Auch im Betrieb eines Hamburger Automechanikers laufen solche Dauerverträge: Büro- und Werkstattgebäude hat er angemietet, zusätzlich eine Hebebühne geleast. Bis zum Jahreswechsel erhielt er für die Immobilien und die Hebebühne problemlos die Vorsteuer zurück. "Wenn im Pachtvertrag bislang darauf hingewiesen wurde, dass die Miete einschließlich der gesetzlichen Mehrwertsteuer zu zahlen war, zahlte das Finanzamt die Vorsteuer aus", sagt Steuerberaterin Susanne Watkinson aus Hamburg.
Seit der Mehrwertsteuererhöhung zum 1. Januar reicht das nun nicht mehr. Eine jährliche Rechnung über den Gegenstand, der längerfristig gemietet oder geleast wird, ist notwendig. Diese Rechnung muss genau die gleichen strengen Standards erfüllen, die bereits seit dem Jahr 2005 für alle anderen Rechnungen gelten.
So müssen diese Dokumente nun den gelieferten Gegenstand oder die erbrachte Leistung genau bezeichnen, eine Rechnungsnummer enthalten, die der Aussteller nur einmal vergeben darf, ebenfalls muss sein Finanzamt und seine Steuernummer ersichtlich sein. Die Rechnungspflichtangaben, die das Umsatzsteuergesetz festschreibt, soll den Finanzbehörden die Kontrolle der Umsatzsteuerzahlungen und Vorsteuererstattungen erleichtern. Für den Unternehmer bedeutet es indes erst einmal mehr Schreibkram.
Ab wann ein Unternehmer für Leistungen, die er regelmäßig über einen längeren Zeitraum bezieht, den höheren Mehrwertsteuersatz zahlen muss, ist grundsätzlich davon unabhängig, wann der Vertrag abgeschlossen wurde. Vielmehr entscheidet darüber der Abrechnungszeitraum. In der Regel sehen Dauerverträge eine monatliche Zahlung vor.

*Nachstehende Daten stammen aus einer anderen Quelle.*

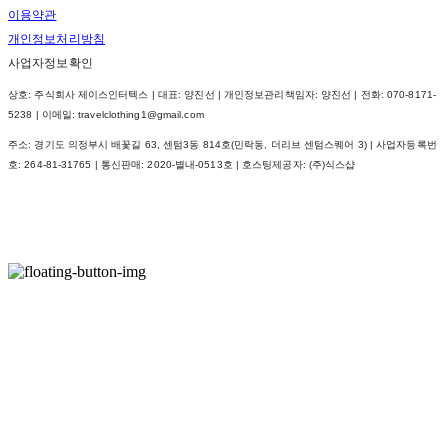
이용약관
개인정보처리방침
사업자정보확인
상호: 주식회사 제이스인터텍스 | 대표: 양진선 | 개인정보관리책임자: 양진선 | 전화: 070-8171-
5238 | 이메일: travelclothing1@gmail.com
주소: 경기도 의정부시 배꽃길 63, 센텀3동 814호(민락동, 더리브 센텀스퀘어 3) | 사업자등록번
호:
264-81-31765
| 통신판매:
2020-별내-0513호
| 호스팅제공자: (주)식스샵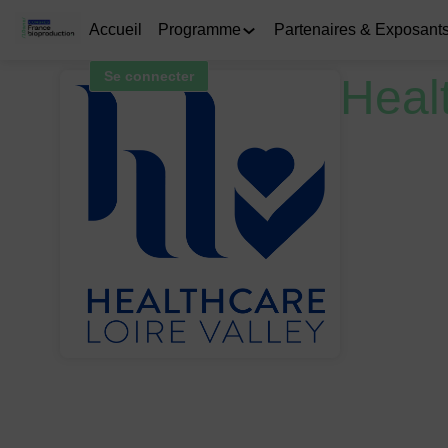
Accueil
Programme
Partenaires & Exposant
Se connecter
Healt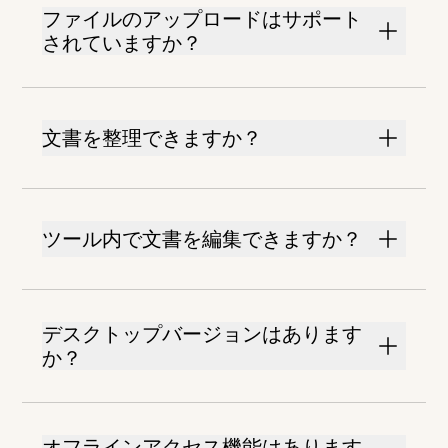
ファイルのアップロードはサポート
されていますか？
文書を整理できますか？
ツール内で文書を編集できますか？
デスクトップバージョンはあります
か？
オフラインアクセス機能はあります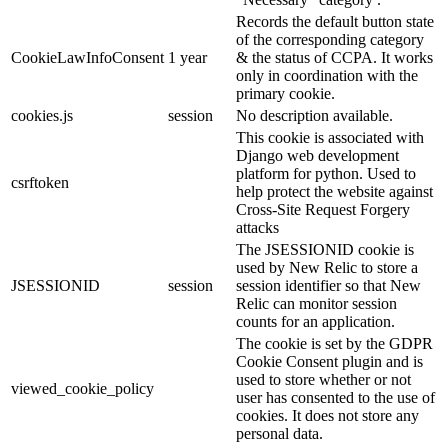
Records the default button state
of the corresponding category
CookieLawInfoConsent
1 year
& the status of CCPA. It works
only in coordination with the
primary cookie.
cookies.js
session
No description available.
This cookie is associated with
Django web development
platform for python. Used to
csrftoken
help protect the website against
Cross-Site Request Forgery
attacks
The JSESSIONID cookie is
used by New Relic to store a
JSESSIONID
session
session identifier so that New
Relic can monitor session
counts for an application.
The cookie is set by the GDPR
Cookie Consent plugin and is
used to store whether or not
viewed_cookie_policy
user has consented to the use of
cookies. It does not store any
personal data.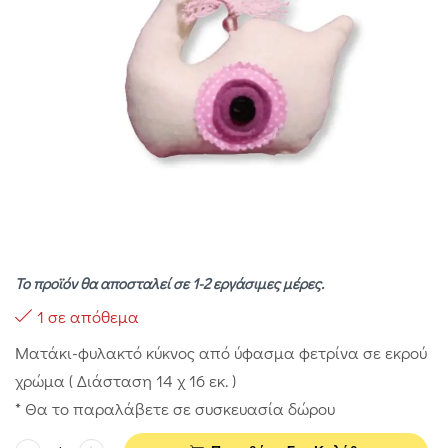
Το προϊόν θα αποσταλεί σε 1-2 εργάσιμες μέρες.
1 σε απόθεμα
Ματάκι-φυλακτό κύκνος από ύφασμα φετρίνα σε εκρού
χρώμα ( Διάσταση 14 χ 16 εκ. )
* Θα το παραλάβετε σε συσκευασία δώρου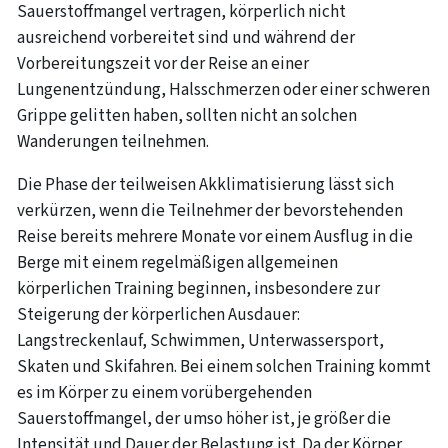
Sauerstoffmangel vertragen, körperlich nicht
ausreichend vorbereitet sind und während der
Vorbereitungszeit vor der Reise an einer
Lungenentzündung, Halsschmerzen oder einer schweren
Grippe gelitten haben, sollten nicht an solchen
Wanderungen teilnehmen.
Die Phase der teilweisen Akklimatisierung lässt sich
verkürzen, wenn die Teilnehmer der bevorstehenden
Reise bereits mehrere Monate vor einem Ausflug in die
Berge mit einem regelmäßigen allgemeinen
körperlichen Training beginnen, insbesondere zur
Steigerung der körperlichen Ausdauer:
Langstreckenlauf, Schwimmen, Unterwassersport,
Skaten und Skifahren. Bei einem solchen Training kommt
es im Körper zu einem vorübergehenden
Sauerstoffmangel, der umso höher ist, je größer die
Intensität und Dauer der Belastung ist. Da der Körper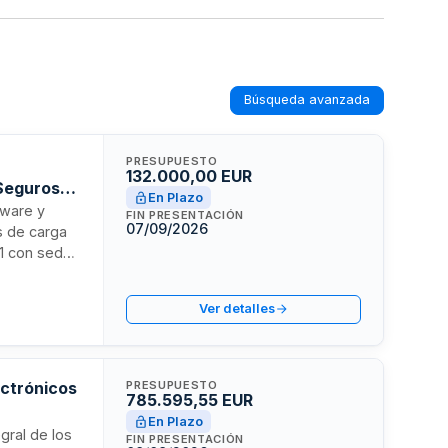
Búsqueda avanzada
PRESUPUESTO
132.000,00 EUR
Seguros
En Plazo
tware y
FIN PRESENTACIÓN
07/09/2026
s de carga
11 con sede
técnicos de
ños, con
Ver detalles
ectrónicos
PRESUPUESTO
785.595,55 EUR
En Plazo
gral de los
FIN PRESENTACIÓN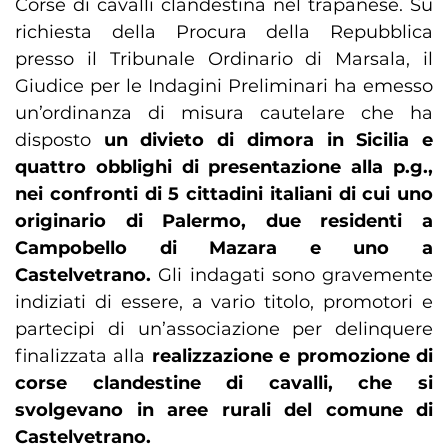
Corse di cavalli clandestina nel trapanese. Su
richiesta della Procura della Repubblica
presso il Tribunale Ordinario di Marsala, il
Giudice per le Indagini Preliminari ha emesso
un’ordinanza di misura cautelare che ha
disposto
un divieto di dimora in Sicilia e
quattro obblighi di presentazione alla p.g.,
nei confronti di 5 cittadini italiani di cui uno
originario di Palermo, due residenti a
Campobello di Mazara e uno a
Castelvetrano.
Gli indagati sono gravemente
indiziati di essere, a vario titolo, promotori e
partecipi di un’associazione per delinquere
finalizzata alla
realizzazione e promozione di
corse clandestine di cavalli, che si
svolgevano in aree rurali del comune di
Castelvetrano.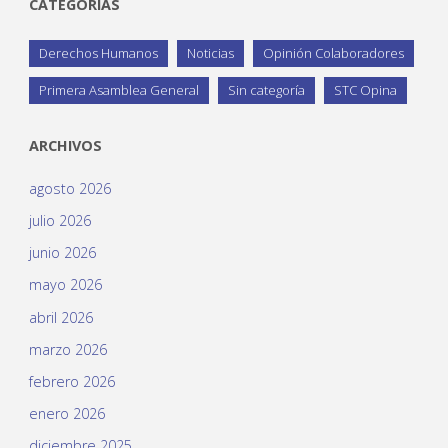
CATEGORÍAS
Derechos Humanos
Noticias
Opinión Colaboradores
Primera Asamblea General
Sin categoría
STC Opina
ARCHIVOS
agosto 2026
julio 2026
junio 2026
mayo 2026
abril 2026
marzo 2026
febrero 2026
enero 2026
diciembre 2025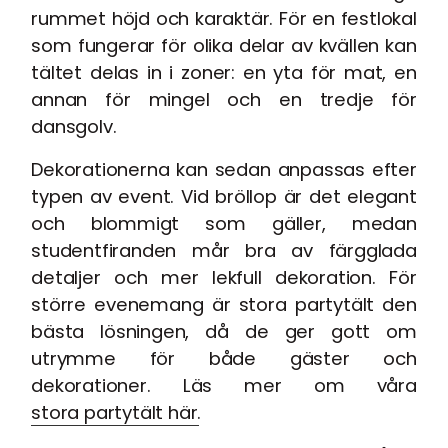
rummet höjd och karaktär. För en festlokal
som fungerar för olika delar av kvällen kan
tältet delas in i zoner: en yta för mat, en
annan för mingel och en tredje för
dansgolv.
Dekorationerna kan sedan anpassas efter
typen av event. Vid bröllop är det elegant
och blommigt som gäller, medan
studentfiranden mår bra av färgglada
detaljer och mer lekfull dekoration. För
större evenemang är stora partytält den
bästa lösningen, då de ger gott om
utrymme för både gäster och
dekorationer. Läs mer om våra
stora partytält här
.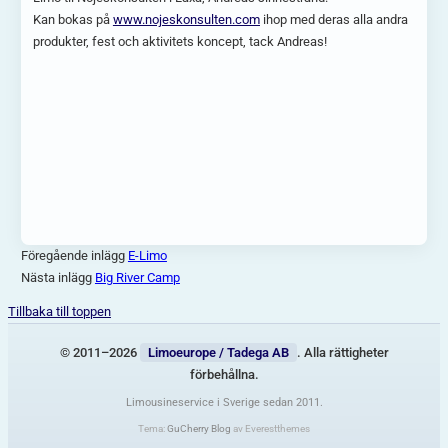
Kan bokas på
www.nojeskonsulten.com
ihop med deras alla andra
produkter, fest och aktivitets koncept, tack Andreas!
Föregående inlägg
E-Limo
Nästa inlägg
Big River Camp
Tillbaka till toppen
© 2011–2026
Limoeurope / Tadega AB
. Alla rättigheter
förbehållna.
Limousineservice i Sverige sedan 2011.
Tema:
GuCherry Blog
av Everestthemes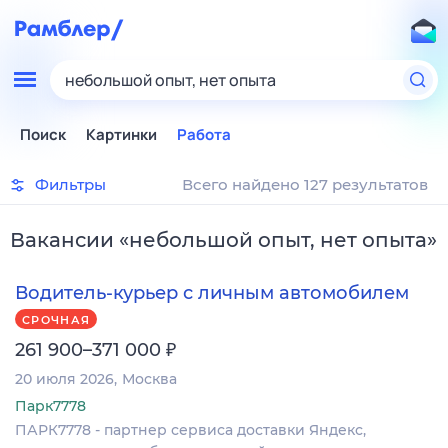
небольшой опыт, нет опыта
Поиск
Картинки
Работа
Фильтры
Всего найдено 127 результатов
Вакансии
«
небольшой опыт, нет опыта
»
Водитель-курьер с личным автомобилем
СРОЧНАЯ
₽
261 900–371 000
20 июля 2026
Москва
Парк7778
ПАРК7778 - партнер сервиса доставки Яндекс,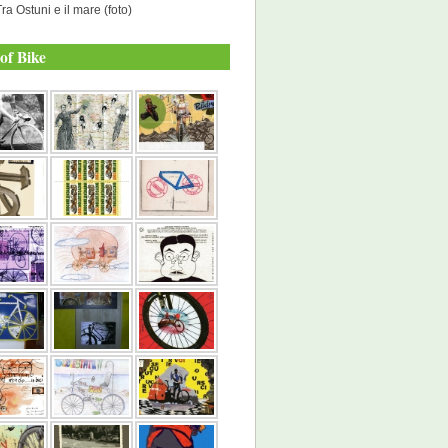
Tra Ostuni e il mare (foto)
of Bike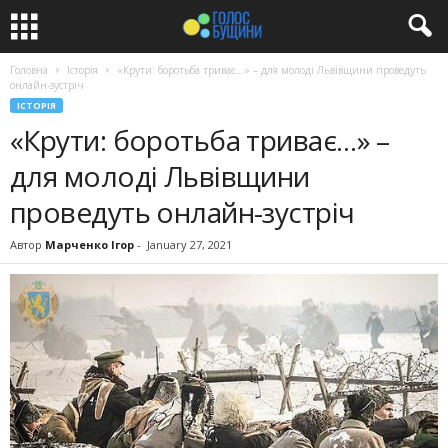
Головна
Історія
«Крути: боротьба триває…» – для молоді Львівщини проведуть
онлайн-зустріч
ІСТОРІЯ
«Крути: боротьба триває…» –
для молоді Львівщини
проведуть онлайн-зустріч
Автор
Марченко Ігор
-
January 27, 2021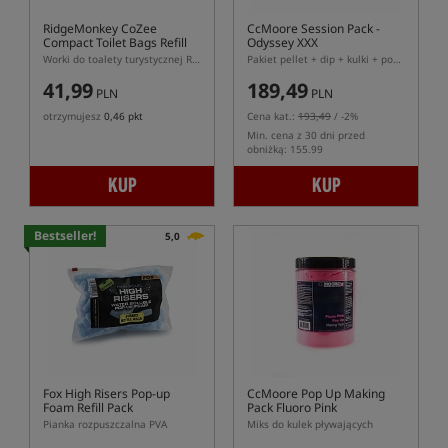
RidgeMonkey CoZee
CcMoore Session Pack -
Compact Toilet Bags Refill
Odyssey XXX
Pack
Worki do toalety turystycznej RidgeMonkey CoZee Compact 5 szt
Pakiet pellet + dip + kulki + pop-ups
41,99
189,49
PLN
PLN
otrzymujesz
0,46 pkt
Cena kat.:
193,49
/ -2%
Min. cena z 30 dni przed
obniżką: 155.99
KUP
KUP
Bestseller!
5,0
Fox High Risers Pop-up
CcMoore Pop Up Making
Foam Refill Pack
Pack Fluoro Pink
Pianka rozpuszczalna PVA
Miks do kulek pływających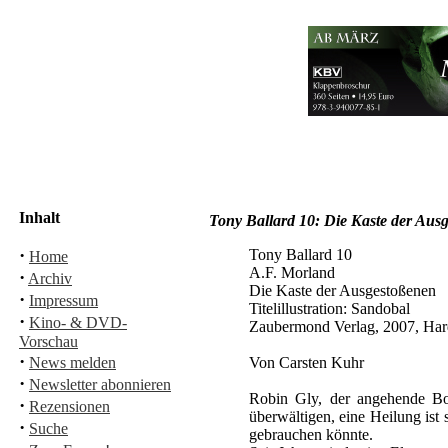
Inhalt
Tony Ballard 10: Die Kaste der Aus
·
Tony Ballard 10
Home
A.F. Morland
·
Archiv
Die Kaste der Ausgestoßenen
·
Impressum
Titelillustration: Sandobal
·
Kino- & DVD-
Zaubermond Verlag, 2007, Har
Vorschau
·
News melden
Von Carsten Kuhr
·
Newsletter abonnieren
Robin Gly, der angehende Bo
·
Rezensionen
überwältigen, eine Heilung ist
·
Suche
gebrauchen könnte.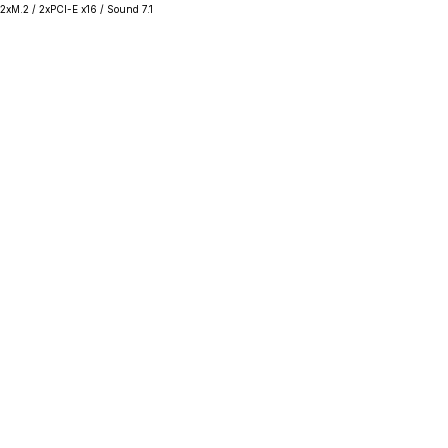
2xM.2 / 2xPCI-E x16 / Sound 7.1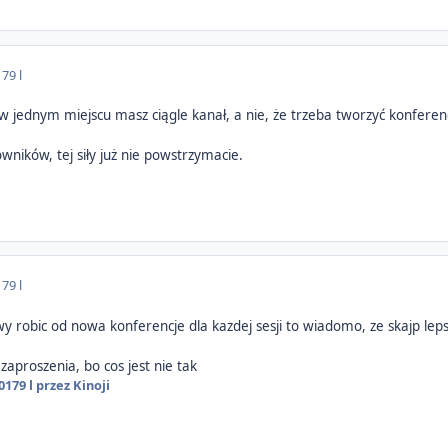
17
9 l
o w jednym miejscu masz ciągle kanał, a nie, że trzeba tworzyć konferen
wników, tej siły już nie powstrzymacie.
17
9 l
wy robic od nowa konferencje dla kazdej sesji to wiadomo, ze skajp lep
zaproszenia, bo cos jest nie tak
2017
9 l
przez Kinoji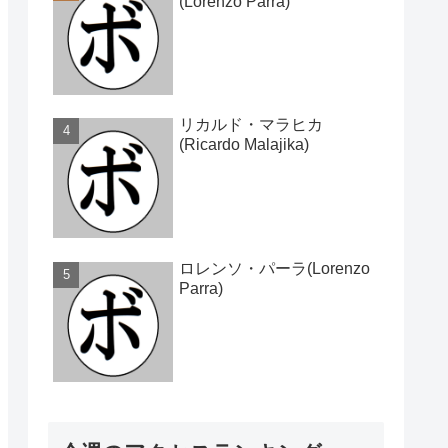
(Lorenzo Parra)
リカルド・マラヒカ
(Ricardo Malajika)
ロレンソ・パーラ(Lorenzo
Parra)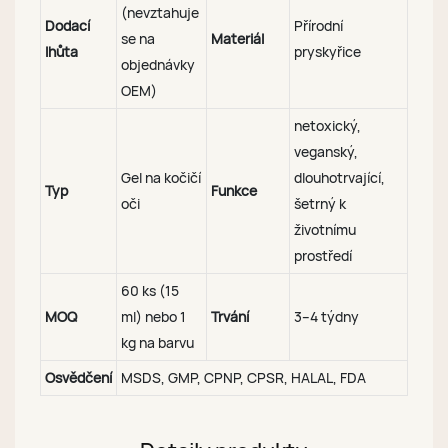
(nevztahuje
Dodací
Přírodní
se na
Materiál
lhůta
pryskyřice
objednávky
OEM)
netoxický,
veganský,
Gel na kočičí
dlouhotrvající,
Typ
Funkce
oči
šetrný k
životnímu
prostředí
60 ks (15
MOQ
ml) nebo 1
Trvání
3–4 týdny
kg na barvu
Osvědčení
MSDS, GMP, CPNP, CPSR, HALAL, FDA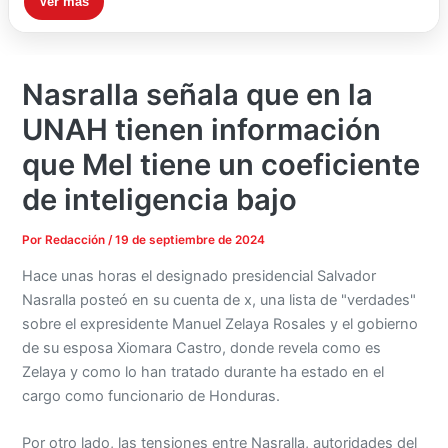
Ver más
Nasralla señala que en la
UNAH tienen información
que Mel tiene un coeficiente
de inteligencia bajo
Por
Redacción
/
19 de septiembre de 2024
Hace unas horas el designado presidencial Salvador
Nasralla posteó en su cuenta de x, una lista de "verdades"
sobre el expresidente Manuel Zelaya Rosales y el gobierno
de su esposa Xiomara Castro, donde revela como es
Zelaya y como lo han tratado durante ha estado en el
cargo como funcionario de Honduras.
Por otro lado, las tensiones entre Nasralla, autoridades del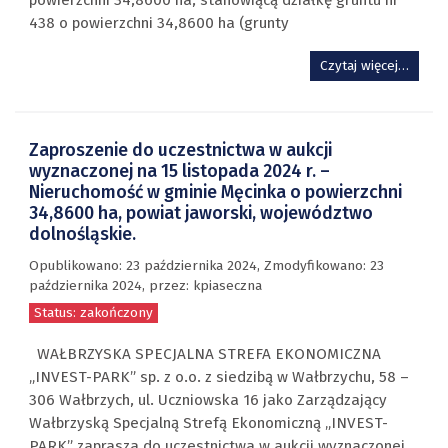
438 o powierzchni 34,8600 ha (grunty
Czytaj więcej…
Zaproszenie do uczestnictwa w aukcji
wyznaczonej na 15 listopada 2024 r. –
Nieruchomość w gminie Męcinka o powierzchni
34,8600 ha, powiat jaworski, województwo
dolnośląskie.
Opublikowano:
23 października 2024
, Zmodyfikowano: 23
października 2024,
przez
: kpiaseczna
Status: zakończony
WAŁBRZYSKA SPECJALNA STREFA EKONOMICZNA
„INVEST-PARK” sp. z o.o. z siedzibą w Wałbrzychu, 58 –
306 Wałbrzych, ul. Uczniowska 16 jako Zarządzający
Wałbrzyską Specjalną Strefą Ekonomiczną „INVEST-
PARK” zaprasza do uczestnictwa w aukcji wyznaczonej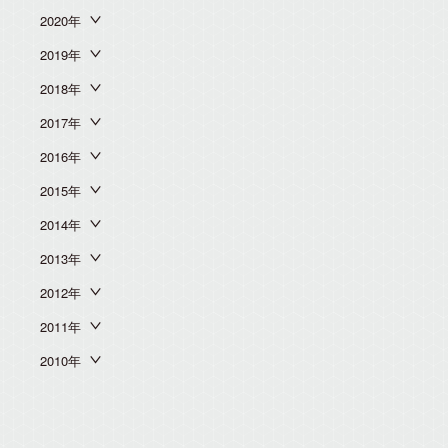
2020年
2019年
2018年
2017年
2016年
2015年
2014年
2013年
2012年
2011年
2010年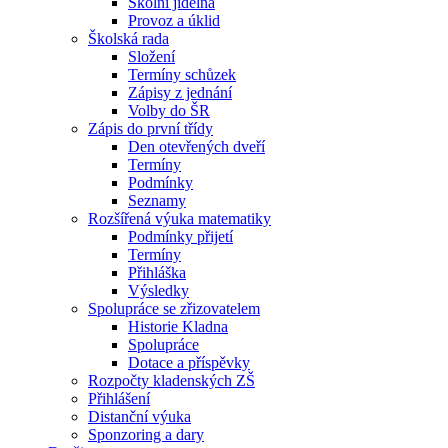
Školní jídelna
Provoz a úklid
Školská rada
Složení
Termíny schůzek
Zápisy z jednání
Volby do ŠR
Zápis do první třídy
Den otevřených dveří
Termíny
Podmínky
Seznamy
Rozšířená výuka matematiky
Podmínky přijetí
Termíny
Přihláška
Výsledky
Spolupráce se zřizovatelem
Historie Kladna
Spolupráce
Dotace a příspěvky
Rozpočty kladenských ZŠ
Přihlášení
Distanční výuka
Sponzoring a dary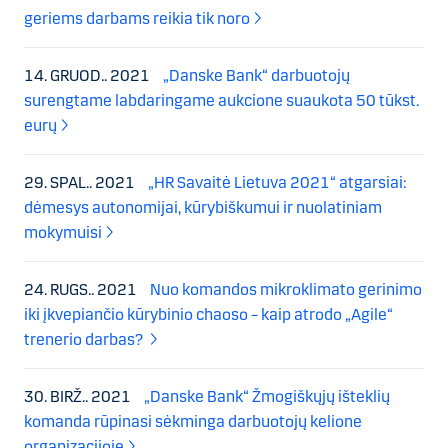
geriems darbams reikia tik noro
14. GRUOD.. 2021
„Danske Bank“ darbuotojų
surengtame labdaringame aukcione suaukota 50 tūkst.
eurų
29. SPAL.. 2021
„HR Savaitė Lietuva 2021“ atgarsiai:
dėmesys autonomijai, kūrybiškumui ir nuolatiniam
mokymuisi
24. RUGS.. 2021
Nuo komandos mikroklimato gerinimo
iki įkvepiančio kūrybinio chaoso – kaip atrodo „Agile“
trenerio darbas?
30. BIRŽ.. 2021
„Danske Bank“ Žmogiškųjų išteklių
komanda rūpinasi sėkminga darbuotojų kelione
organizacijoje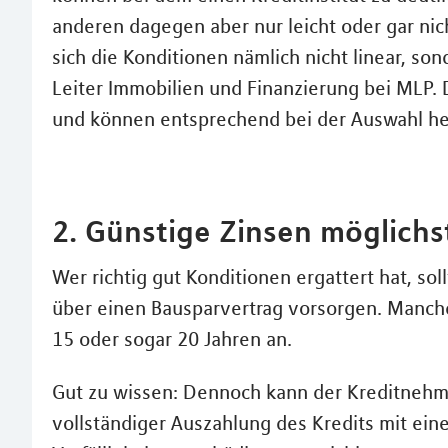
anderen dagegen aber nur leicht oder gar nic
sich die Konditionen nämlich nicht linear, so
Leiter Immobilien und Finanzierung bei MLP. 
und können entsprechend bei der Auswahl he
2. Günstige Zinsen möglichs
Wer richtig gut Konditionen ergattert hat, sol
über einen Bausparvertrag vorsorgen. Manch
15 oder sogar 20 Jahren an.
Gut zu wissen: Dennoch kann der Kreditnehm
vollständiger Auszahlung des Kredits mit ein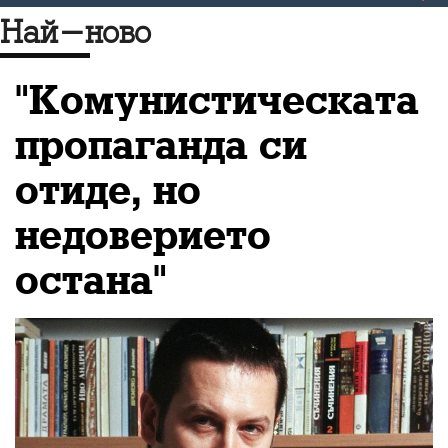
социалните мрежи,
Най-ново
пропагандата в
информационния поток
"Комунистическата
и бъдещето на медиите
пропаганда си
и журналистиката като
отиде, но
цяло
недоверието
остана"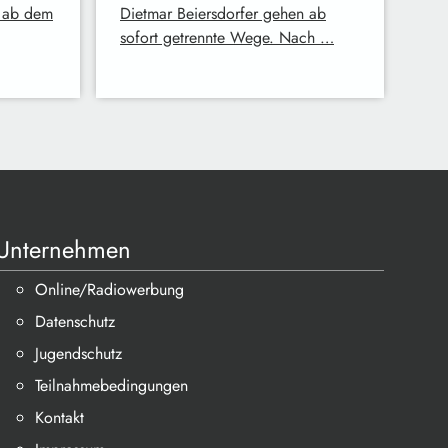
r ab dem
Dietmar Beiersdorfer gehen ab
sofort getrennte Wege. Nach …
Unternehmen
Online/Radiowerbung
Datenschutz
Jugendschutz
Teilnahmebedingungen
Kontakt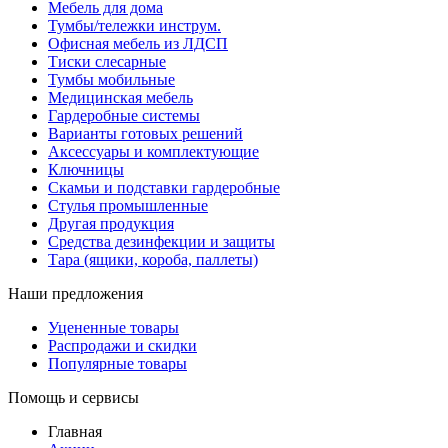
Мебель для дома
Тумбы/тележки инструм.
Офисная мебель из ЛДСП
Тиски слесарные
Тумбы мобильные
Медицинская мебель
Гардеробные системы
Варианты готовых решений
Аксессуары и комплектующие
Ключницы
Скамьи и подставки гардеробные
Стулья промышленные
Другая продукция
Средства дезинфекции и защиты
Тара (ящики, короба, паллеты)
Наши предложения
Уцененные товары
Распродажи и скидки
Популярные товары
Помощь и сервисы
Главная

Die höhere Mehrwertsteuer gilt dann für Rechnungen ab Januar 2007. Ist in den Verträgen ein längerer Abrechnungszeitraum vereinbart, kommt es auf den Umsatzsteuersatz am Ende an.
"Wird ein Leasingvertrag insgesamt für das Halbjahr Oktober 2006 bis März 2007 abgerechnet, so fällt auf den kompletten Betrag 19 Prozent Umsatzsteuer an, obwohl nur die halbe Leasingzeit auf 2007 entfällt", sagt Frank Schönherr, Steuerberater. "Solche unerwünschten Steuereffekte hätten sich durch rechtzeitige Gestaltung, zum Beispiel die Vereinbarung von Teilleistungen, vermeiden lassen."
Aber auch im nachhinein kann der Unternehmer in solchen Fällen bitten, die Rechnung dahingehend zu berichtigen - und hoffen, dass der Vermieter, Verpächter oder Leasinggeber seinem Ansinnen nachkommt.
Denn grundsätzlich verpflichtet ist er nur, seinem Kunden eine ordnungsgemäße Rechnung auszustellen. Und das betrifft in erster Linie die neuen formalen Anforderungen für Dauerverträge. Steuerberaterin Watkinson empfiehlt allen Unternehmern sich möglichst schnell zusätzlich zu ihrem Vertrag jährlich eine Dauerrechnung ausstellen zu lassen, die ein fortlaufende Rechnungsnummer, die Steuernummer des Dienstleisters sowie detaillierte Angaben über die Leistungen enthält. "Nur so können Unternehmer ihren Vorsteuerabzug sicherstellen", sagt sie.
Vor allem Unternehmer, die schon seit Jahren laufende Miet- oder Pachtverträge haben, müssen aufpassen, dass ihnen die Änderungen nicht durchrutschen. Denn die neuen Rechnungspflichtangaben gelten auch für Altverträge, die vor 2004 abgeschlossen wurden. Die Möglichkeit, diese unverändert zu lassen, besteht nicht mehr.
Das geht aus einem Schreiben des Bundesfinanzministeriums hervor (Az. IV A 5- S 7210 - 23/06). Wer dennoch Zweifel hegt, ob seine Dauerverträge nach der Umsatzsteuererhöhung noch korrekt sind, sollte sie lieber von einem Fachmann überprüfen lassen.